More millennials may be entering the housing market as they reach their peak home-buying years, but a report by Zillow shows that buyers are trending older, meaning that baby boomers are active players in a competitive real estate market.
First-time buyers are struggling to beat out their older competitors, who may be able to tap into equity gains from previous homeownership or put down larger cash offers which younger buyers can’t match.
The past year's frenzied housing demand likely has more to do with the demographic makeup of America than a onetime, pandemic-driven boom, a new Zillow® analysis of the age, sex, race and income of home buyers over a decade reveals. Millennials and baby boomers — two of the biggest generations in U.S. history — are in the market for homes in a big way.

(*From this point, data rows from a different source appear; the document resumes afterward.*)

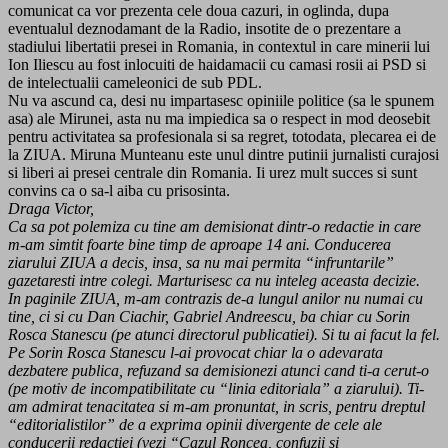
comunicat ca vor prezenta cele doua cazuri, in oglinda, dupa
eventualul deznodamant de la Radio, insotite de o prezentare a
stadiului libertatii presei in Romania, in contextul in care minerii lui
Ion Iliescu au fost inlocuiti de haidamacii cu camasi rosii ai PSD si
de intelectualii cameleonici de sub PDL.
Nu va ascund ca, desi nu impartasesc opiniile politice (sa le spunem
asa) ale Mirunei, asta nu ma impiedica sa o respect in mod deosebit
pentru activitatea sa profesionala si sa regret, totodata, plecarea ei de
la ZIUA. Miruna Munteanu este unul dintre putinii jurnalisti curajosi
si liberi ai presei centrale din Romania. Ii urez mult succes si sunt
convins ca o sa-l aiba cu prisosinta.
Draga Victor,
Ca sa pot polemiza cu tine am demisionat dintr-o redactie in care
m-am simtit foarte bine timp de aproape 14 ani. Conducerea
ziarului ZIUA a decis, insa, sa nu mai permita “infruntarile”
gazetaresti intre colegi. Marturisesc ca nu inteleg aceasta decizie.
In paginile ZIUA, m-am contrazis de-a lungul anilor nu numai cu
tine, ci si cu Dan Ciachir, Gabriel Andreescu, ba chiar cu Sorin
Rosca Stanescu (pe atunci directorul publicatiei). Si tu ai facut la fel.
Pe Sorin Rosca Stanescu l-ai provocat chiar la o adevarata
dezbatere publica, refuzand sa demisionezi atunci cand ti-a cerut-o
(pe motiv de incompatibilitate cu “linia editoriala” a ziarului). Ti-
am admirat tenacitatea si m-am pronuntat, in scris, pentru dreptul
“editorialistilor” de a exprima opinii divergente de cele ale
conducerii redactiei (vezi “Cazul Roncea, confuzii si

Even as millennials are the biggest players in the U.S. housing market, buyers are trending older. The median age of a recent buyer — somebody who bought a home in the past year — was 44 in 2019, up from 40 in 2009. That's largely because baby boomers, who make up a big share of the population, are also more active in the housing market than those their age ten years ago. The share of recent buyers who are 60 years and older grew 47% from 2009 to 2019. Over the same period, the share of recent buyers ages 18–39 fell 13%.ii
This means that millennials, already grappling with skyrocketing housing costs from pre-pandemic housing trends and student debt that make saving for a down payment a steep hill to climb, also generally have more competition from their parents' and grandparents' generations than their predecessors did. That dynamic is likely one reason the share of buyers who were buying their first home has trended down from 46% in 2018 to 37% in 2021.